Presented at this week’s Containerisation International Global Liner Shipping Conference in Hamburg, a study conducted by PortOverview Africa concluded that the reliability of container shipment deliveries into and out of Africa has not improved, “with schedule reliability and timely container delivery varying widely due to the sheer number of incidents in and around West African ports”. 

“Despite modest gains reported in the first three months of 2015, overall reliability to and from the continent is still far from optimal” commented Victor Shieh, Editor-in-Chief of the portal PortOverview Africa. In the first four months until April 19th in 2015, portoverview.com registered 735 incidents in African ports, of which 36% were congestion-related. 

Data from a SeaIntel Maritime Analysis study covering shipments over the last three years showed service level to shippers has remained static. “Overall, the chance a shipper has of a container arriving reliably at its African import destination is no better than it was three years ago. This is particularly true in the case of West Africa, where we have seen no real material improvement in vessel arrivals, average vessel dwell time or genuine advances in road and rail hinterland connections at the main large West African ports, perhaps with the exception of Luanda in the Southern range and Dakar in the Northern range” comments SeaIntel Maritime Analyst Morten Berg Thomsen. 
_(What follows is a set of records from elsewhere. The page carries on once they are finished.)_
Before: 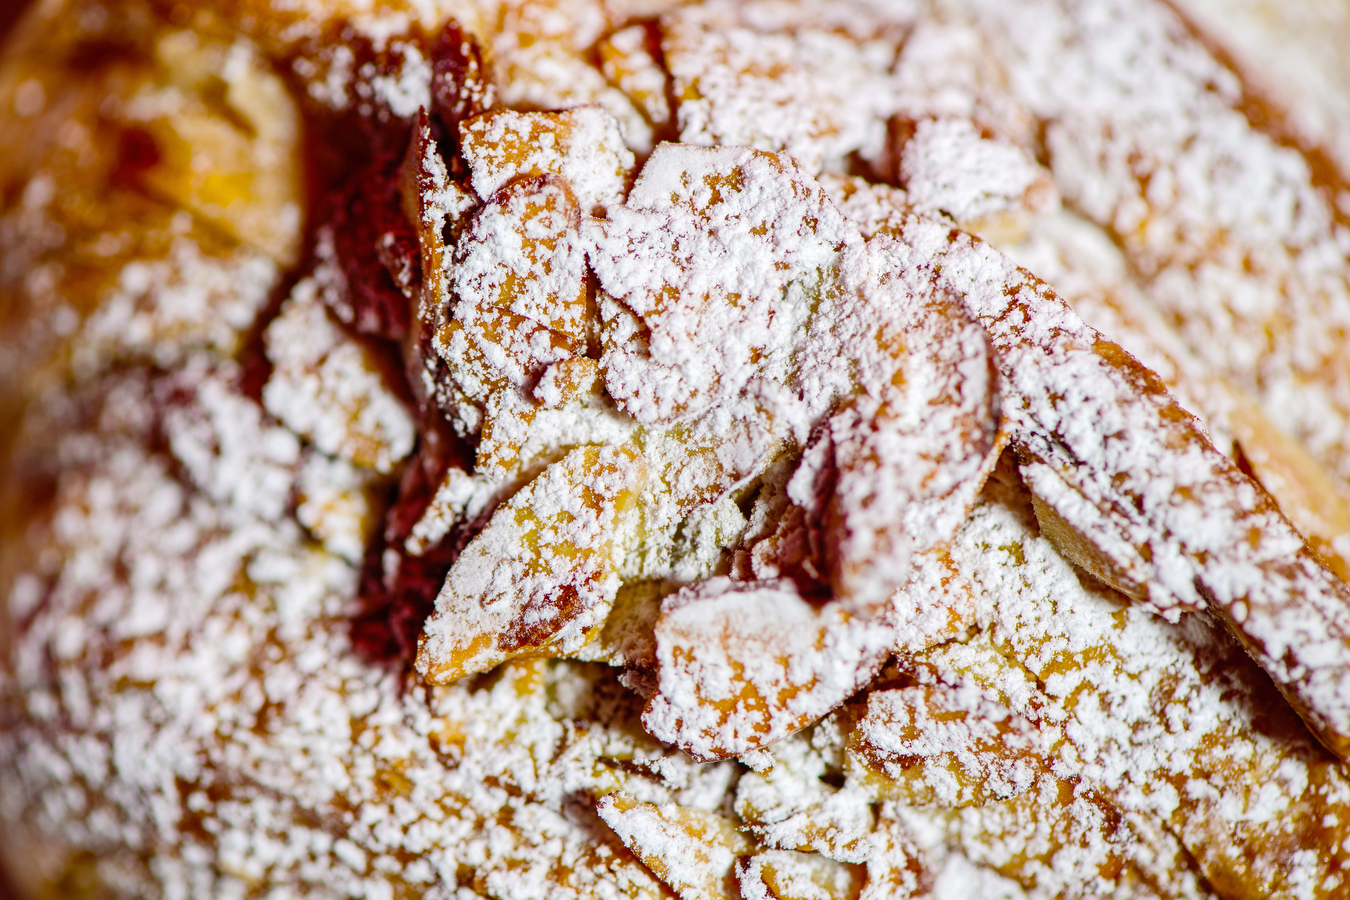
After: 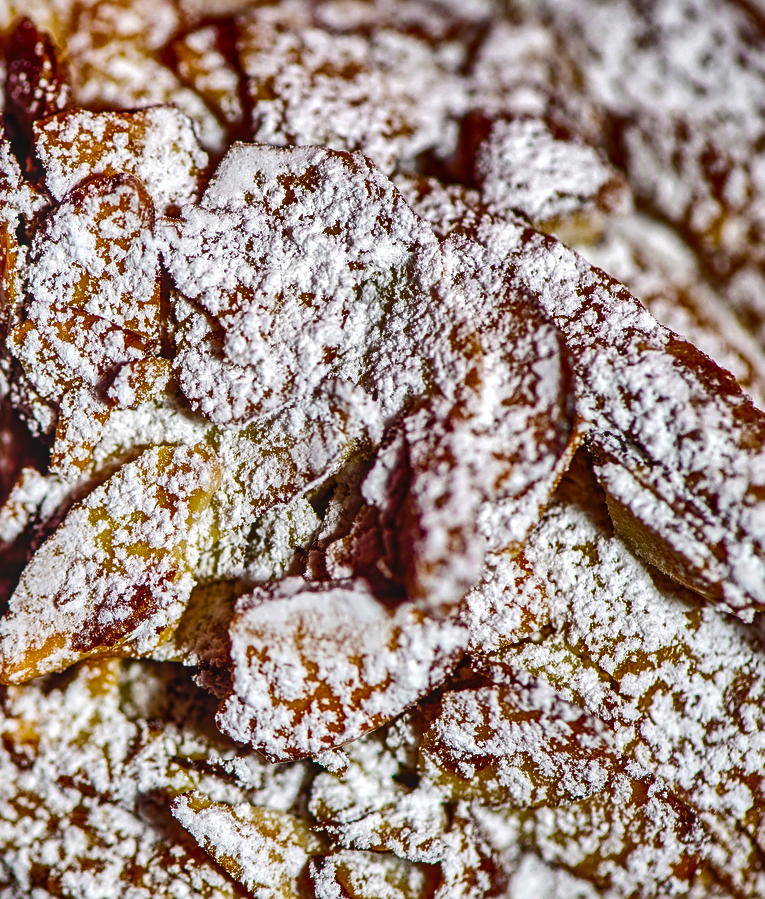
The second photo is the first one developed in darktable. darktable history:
sharpen: on, module defaults
color balance rgb: global offset › luminance 1.989%, perceptual saturation grading › global saturation 0.381%
local contrast: detail 130%
crop: left 31.575%, top 0.017%, right 11.733%
shadows and highlights: shadows 20.88, highlights -83.02, soften with gaussian
tone curve: curves: ch0 [(0, 0) (0.153, 0.06) (1, 1)], preserve colors none
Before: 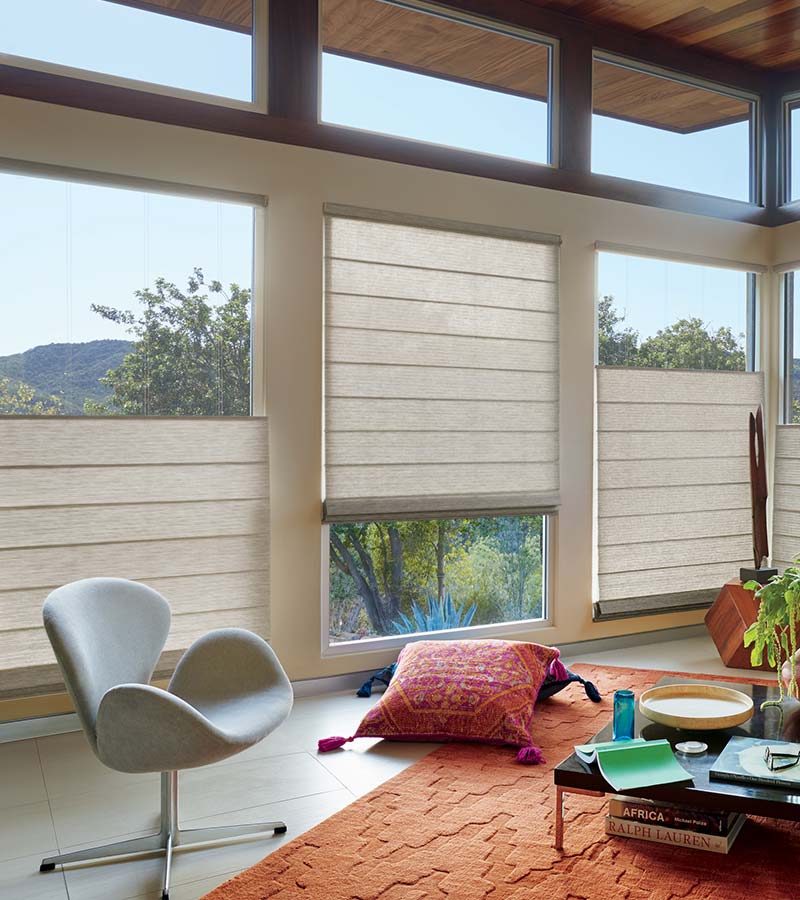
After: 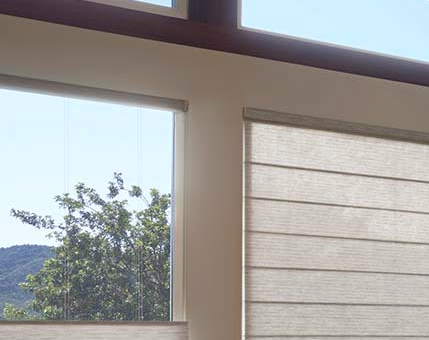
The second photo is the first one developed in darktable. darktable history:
crop: left 10.121%, top 10.631%, right 36.218%, bottom 51.526%
color balance: gamma [0.9, 0.988, 0.975, 1.025], gain [1.05, 1, 1, 1]
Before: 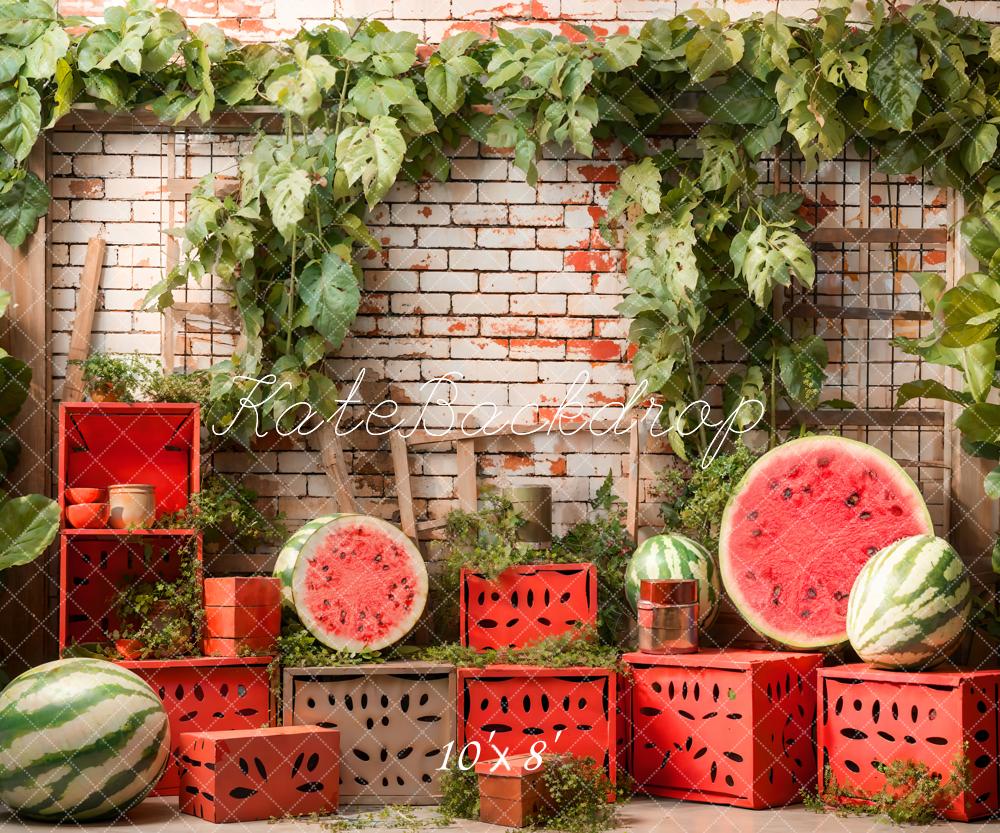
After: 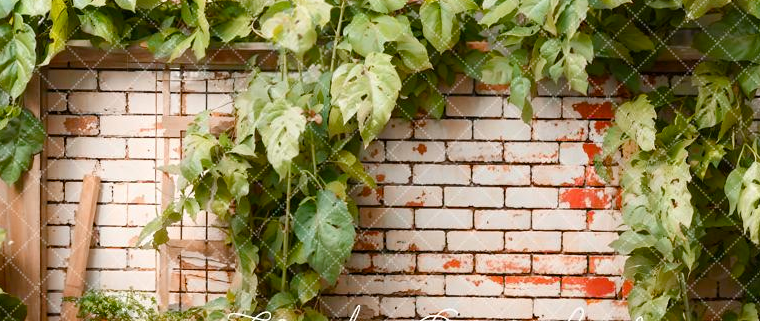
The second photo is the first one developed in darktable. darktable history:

“Over three months have now passed since one of the major global players opted to inaugurate a main line service out of Asia into West Africa averaging 6500 TEU, with the specific aim of building a local feeder network in order to beat congestion and improve container delivery reliability. With elections in Togo at the end of the month, and delays at the Lome terminal following its opening last year, it still remains to be seen whether this bold gamble on local feeders will pay off” PortOverview Africa stated. 

“Since MSC officially commenced its Africa Express Service in late January with the arrival of the 8500 TEU Seroja Enam in Lome, we have tracked AIS data of a total of nine of its main line arrivals in Lome and nineteen of its feeder services. Of these, four main line vessels and nine feeders arrived within 24 hours of the scheduled arrival time, which is more or less in line with the average reliability of services from Asia to the African continent in the same time period in 2014. This excludes any service changes involving South African transhipments, Nigerian feeders or Lome’s terminal efficiency which is currently stable” comments Morten Berg Thomsen. 

Commenting to PortOverview Africa MSC said Africa Express is working well: “Since they are dedicated for our Asia Mother vessel, whenever we suffer a delay with the M/V, our feeders just wait to ensure the cargo gets connected. As volume decreased in Q1 (mainly due to Nigeria situation – Naira depreciation, lack of USD currency and election) we were able to adapt our feeder network to best respond to this situation and continue to ensure a good service for our customers. As soon as volumes are restored, we will readapt our fleet accordingly.”